If you’re going to spend a million dollars on a major new acquisition, would you expect it to melt in the next six months? On Friday morning (15 March) National Gallery director Nick Mitzevich ascended a scissor lift in front of assembled media and lit the wick on a four-metre monolithic statue of a man made entirely of wax.
The work is by Swiss artist Urs Fischer and portrays his friend Francesco, a curator. Francesco is perched on a fridge, not a plinth, and the refrigerator door is open at the back to reveal an assortment of fruit and vegetables.

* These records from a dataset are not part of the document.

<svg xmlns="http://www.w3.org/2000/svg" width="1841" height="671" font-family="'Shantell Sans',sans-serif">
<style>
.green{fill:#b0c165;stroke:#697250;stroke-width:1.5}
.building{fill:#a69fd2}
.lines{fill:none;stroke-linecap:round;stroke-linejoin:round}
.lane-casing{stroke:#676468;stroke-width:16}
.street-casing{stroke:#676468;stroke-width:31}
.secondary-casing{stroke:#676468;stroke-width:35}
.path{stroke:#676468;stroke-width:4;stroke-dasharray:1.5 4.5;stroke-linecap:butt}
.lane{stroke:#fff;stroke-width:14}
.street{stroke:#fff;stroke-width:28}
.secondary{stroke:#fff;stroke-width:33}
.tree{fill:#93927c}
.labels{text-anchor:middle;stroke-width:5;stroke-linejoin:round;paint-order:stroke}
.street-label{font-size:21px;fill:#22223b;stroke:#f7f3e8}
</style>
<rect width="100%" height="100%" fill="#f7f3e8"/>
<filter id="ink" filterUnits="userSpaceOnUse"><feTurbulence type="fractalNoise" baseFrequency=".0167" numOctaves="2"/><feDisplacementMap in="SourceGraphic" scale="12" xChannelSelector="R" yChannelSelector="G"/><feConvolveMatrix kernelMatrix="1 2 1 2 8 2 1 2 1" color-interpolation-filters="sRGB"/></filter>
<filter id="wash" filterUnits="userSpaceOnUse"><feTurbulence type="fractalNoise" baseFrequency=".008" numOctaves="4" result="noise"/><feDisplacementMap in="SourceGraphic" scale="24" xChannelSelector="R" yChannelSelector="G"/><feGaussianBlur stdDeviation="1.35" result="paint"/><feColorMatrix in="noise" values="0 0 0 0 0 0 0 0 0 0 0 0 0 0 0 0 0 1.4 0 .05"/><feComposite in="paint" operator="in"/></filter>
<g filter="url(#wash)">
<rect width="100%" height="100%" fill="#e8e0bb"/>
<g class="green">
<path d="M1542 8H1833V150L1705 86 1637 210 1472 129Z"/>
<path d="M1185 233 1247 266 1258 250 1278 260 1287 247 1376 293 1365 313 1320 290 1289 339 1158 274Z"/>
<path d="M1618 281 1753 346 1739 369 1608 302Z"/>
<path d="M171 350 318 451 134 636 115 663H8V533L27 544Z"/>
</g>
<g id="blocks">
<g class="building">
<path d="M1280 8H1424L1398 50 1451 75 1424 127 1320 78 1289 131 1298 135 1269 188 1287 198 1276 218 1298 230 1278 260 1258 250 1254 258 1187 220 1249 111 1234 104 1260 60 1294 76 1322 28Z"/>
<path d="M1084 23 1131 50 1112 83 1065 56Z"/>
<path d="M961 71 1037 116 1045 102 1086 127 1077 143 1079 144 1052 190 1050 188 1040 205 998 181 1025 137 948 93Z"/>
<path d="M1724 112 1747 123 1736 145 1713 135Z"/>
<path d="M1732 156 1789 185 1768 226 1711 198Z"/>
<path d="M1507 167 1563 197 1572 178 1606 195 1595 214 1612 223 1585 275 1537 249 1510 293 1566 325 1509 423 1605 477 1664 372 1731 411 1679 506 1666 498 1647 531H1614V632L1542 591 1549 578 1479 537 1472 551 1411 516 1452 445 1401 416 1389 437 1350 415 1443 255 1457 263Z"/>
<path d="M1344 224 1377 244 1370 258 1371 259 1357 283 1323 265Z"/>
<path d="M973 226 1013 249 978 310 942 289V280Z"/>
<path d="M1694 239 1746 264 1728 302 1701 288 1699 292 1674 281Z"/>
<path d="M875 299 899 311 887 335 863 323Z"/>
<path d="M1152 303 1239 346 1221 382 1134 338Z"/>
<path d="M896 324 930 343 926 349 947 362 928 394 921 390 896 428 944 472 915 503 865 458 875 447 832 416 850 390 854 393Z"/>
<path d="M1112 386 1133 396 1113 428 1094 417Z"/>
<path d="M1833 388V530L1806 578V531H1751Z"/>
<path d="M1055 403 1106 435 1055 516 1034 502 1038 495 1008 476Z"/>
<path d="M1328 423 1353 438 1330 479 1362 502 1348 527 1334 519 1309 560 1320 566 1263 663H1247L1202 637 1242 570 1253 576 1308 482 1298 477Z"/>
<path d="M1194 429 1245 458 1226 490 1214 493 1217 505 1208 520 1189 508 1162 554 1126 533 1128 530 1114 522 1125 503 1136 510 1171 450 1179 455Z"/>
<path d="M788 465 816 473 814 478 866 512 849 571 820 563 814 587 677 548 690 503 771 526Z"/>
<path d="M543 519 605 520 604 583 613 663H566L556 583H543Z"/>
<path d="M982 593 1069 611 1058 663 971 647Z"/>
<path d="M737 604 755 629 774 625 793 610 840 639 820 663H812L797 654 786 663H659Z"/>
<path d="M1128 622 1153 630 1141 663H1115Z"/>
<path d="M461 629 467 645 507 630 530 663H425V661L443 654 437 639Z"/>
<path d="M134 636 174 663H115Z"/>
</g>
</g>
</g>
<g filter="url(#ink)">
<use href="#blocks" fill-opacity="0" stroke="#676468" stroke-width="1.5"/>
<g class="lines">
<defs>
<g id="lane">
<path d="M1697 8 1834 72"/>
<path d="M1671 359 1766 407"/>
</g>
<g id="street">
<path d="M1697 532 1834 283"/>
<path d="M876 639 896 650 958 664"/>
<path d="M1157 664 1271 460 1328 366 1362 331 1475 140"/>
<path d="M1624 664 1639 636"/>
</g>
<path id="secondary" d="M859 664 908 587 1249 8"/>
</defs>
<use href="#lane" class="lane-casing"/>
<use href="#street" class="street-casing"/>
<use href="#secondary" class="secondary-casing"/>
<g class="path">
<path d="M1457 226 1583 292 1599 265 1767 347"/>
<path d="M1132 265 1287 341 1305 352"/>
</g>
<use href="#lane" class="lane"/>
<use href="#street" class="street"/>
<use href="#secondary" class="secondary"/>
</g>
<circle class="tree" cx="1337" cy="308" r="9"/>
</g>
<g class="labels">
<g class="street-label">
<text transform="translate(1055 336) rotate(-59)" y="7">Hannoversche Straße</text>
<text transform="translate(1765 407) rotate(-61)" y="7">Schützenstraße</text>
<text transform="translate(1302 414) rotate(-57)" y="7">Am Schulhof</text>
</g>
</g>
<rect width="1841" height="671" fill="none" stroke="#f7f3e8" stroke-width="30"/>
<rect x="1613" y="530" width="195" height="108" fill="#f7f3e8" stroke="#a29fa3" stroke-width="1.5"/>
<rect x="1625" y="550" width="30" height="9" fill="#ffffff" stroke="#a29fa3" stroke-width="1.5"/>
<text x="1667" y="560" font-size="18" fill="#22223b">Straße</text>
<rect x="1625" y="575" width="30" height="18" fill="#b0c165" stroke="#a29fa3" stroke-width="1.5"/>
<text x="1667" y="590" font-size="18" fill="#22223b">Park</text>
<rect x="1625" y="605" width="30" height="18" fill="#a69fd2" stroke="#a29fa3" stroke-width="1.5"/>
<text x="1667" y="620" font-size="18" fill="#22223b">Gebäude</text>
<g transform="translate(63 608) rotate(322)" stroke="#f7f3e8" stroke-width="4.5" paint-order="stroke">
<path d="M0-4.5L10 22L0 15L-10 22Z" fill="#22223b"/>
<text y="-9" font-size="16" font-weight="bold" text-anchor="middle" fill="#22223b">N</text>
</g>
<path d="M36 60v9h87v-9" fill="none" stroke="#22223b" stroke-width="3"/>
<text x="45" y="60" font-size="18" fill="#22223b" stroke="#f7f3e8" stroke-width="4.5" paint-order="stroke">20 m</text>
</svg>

Francesco himself is hunched over in that most emblematic of modern poses, looking at his smartphone. The whole thing is made of wax apart from the armature inside the fridge and the idea is that over a six month period, the wax will gradually melt into a mottled puddle all over the plinth as the whole enormous candle disintegrates in front of our eyes.
Mitzevich says it’s a metaphor for the world we live in, where everything changes and passes, and everything we think is important can melt away with time. “The fridge defines keeping things fresh and giving them an extra life. It’s packed with vegetables and fruit, and Fischer is fascinated by the history of art and still life paintings that capture life and mortality. But the fridge only gives us a short extension and nobody can work against life itself.”
It will take around six months for the sculpture to melt fully and yes, the Gallery has plans in place for managing the wax flow. At the end of that time, the work is reborn: Mitzevich said that as part of the acquisition, the NGA receives a cast, a mould and a manual to recast the pieces as often as they like.
Curator Jaklyn Babington says the artist is having a bit of a dig at all the grand statues of men on plinths around the world. “He’s not in a heroic pose we’d expect, he’s on a fridge, not a pedestal so the artist sets up this man and then burns him down.
“No matter how many men are put on pedestals, they’re replaced by the next generation. Francesco is quite well known for making outrageous statements about curators and how you can get rid of them, saying that paintings are dead, so I think the artists and his subject are having a pretty provocative conversation about art together.”
She thinks we need to take time with pieces like this to absorb the many ideas embedded in them. And, as the director says, “We are used to artworks that are static. This one has a process and life of its own. So it’s a poignant and at times macabre metaphor for the lives we lead”.
Francesco 2017 is at the NGA, free admission.